The decline of physical meetings presents challenges to relationships. However, alternative interactions such as video calling, prove to have benefits of their own and with people spending less time travelling there is more time to make those calls. Pascoe says: "When you're talking to clients in their homes, it's almost a better more personal relationship you're building. And now that people are used to and increasingly expect to see people on video, you're able to potentially offer a better service because you can bring relevant people in from anywhere in the world."
Improve digital engagement with consumers
Communications need to work particularly hard in the retail sector. Before COVID-19, you could walk into shops and have a strong sense of branding and see the display. Pallavi Bakhru, partner at Grant Thornton India, says: "The whole customer experience set one shop apart from another, but in a time like this when everybody's probably shopping online, how you talk to your customers, how you communicate, what messaging you're giving out, has suddenly become a differentiator."
People around the world are turning to technology at a very rapid rate. That is providing new opportunities for those that have a robust online presence. Bakhru says: "Things that we would have done probably five years down the road, we're doing them today. I think it's also because everybody suddenly started feeling that technology is your interface with the world."
"People traditionally in India, were used to going to the market and buying their groceries, they didn't typically go online, but it's changed. In just these few months of the pandemic, people are now buying their groceries online because they're scared of stepping out of homes. So more businesses are now coming onto a platform."
Use digital channels to access customers beyond your borders
The geographical constraints for professional services have blurred now that the widespread adoption of digital enables more cross border advice and consultancy.

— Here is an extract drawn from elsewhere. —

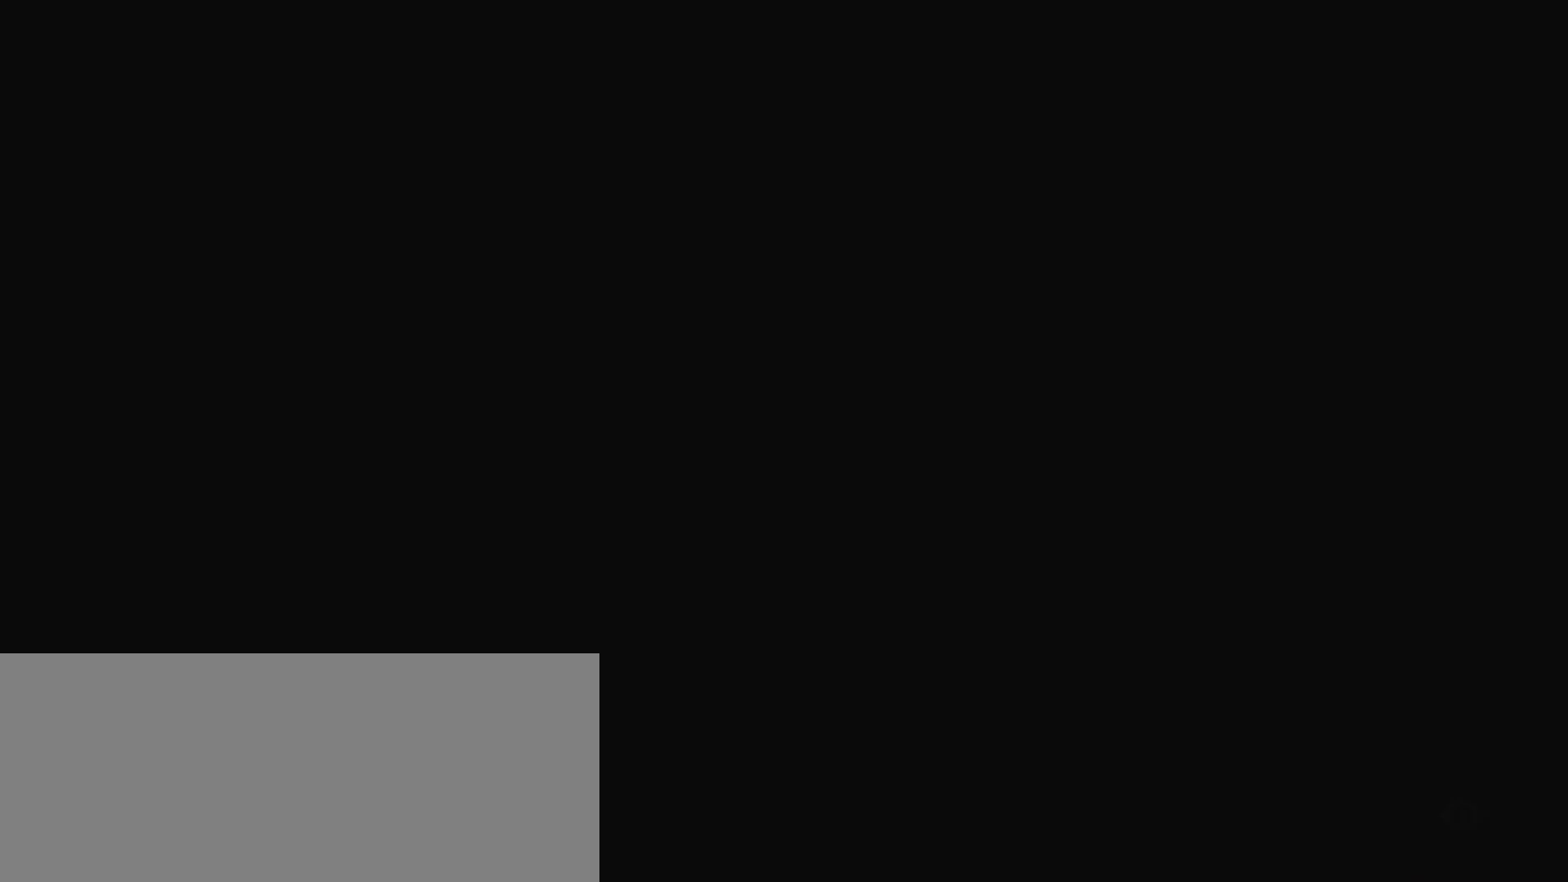
{"keys": ["d", "sprint"], "events": []}
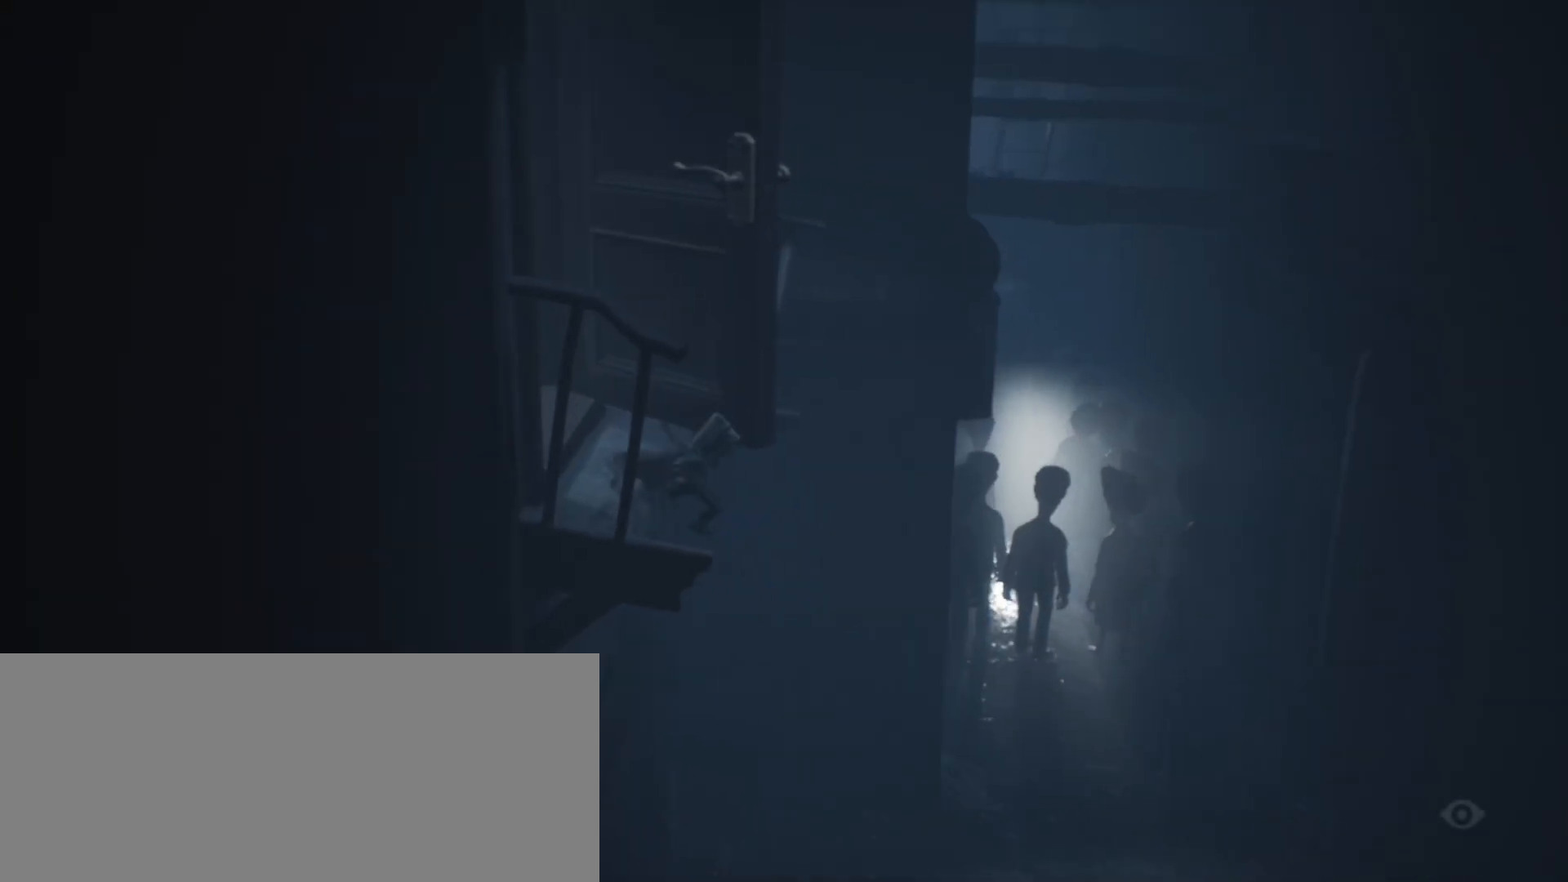
{"keys": ["d", "sprint"], "events": []}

Bakhru says: "That geographical line that we all had for services, where you felt that the person should sit across from you in person and talk, all that is changing. There is going to be a larger market for service providers. If you are an architect, for example, you could advise on design to anybody, in any part of the world, and for clients, there'll be more competitive services available. Suddenly, talent will become a premium; as a customer, you'll go to the best or the most affordable available."
Don't ignore the value of reputations
While many businesses are focused on survival, resilience and recovery cannot be built on poor reputations. Fair treatment of staff, suppliers as well as good sustainability and environmental policies – at this time and in the future – will matter to customers.
Tony Markwell, managing partner private advisory Grant Thornton Australia, says: "When you have a recession, people fall back to staples, they'll fall back to things that are locally sourced and sustainable. If you're in a business that's not in that field, you have to say, 'I need to have an alternative plan to get into that field,' or shift in the market to make it clear to customers that I have local suppliers, or that my products aren't something to be feared."
The track ahead is overshadowed with uncertainty, and businesses need to retune their customer strategies and operations to meet the conditions. Against a backdrop of ever-changing economic and societal norms, understanding what your customers are doing and feeling – and why – has never been more important. Businesses need to know where their customer opportunities are and, once understood, be ready to engage with clarity and purpose. They will need to receive as well as they broadcast; to listen as well as they speak.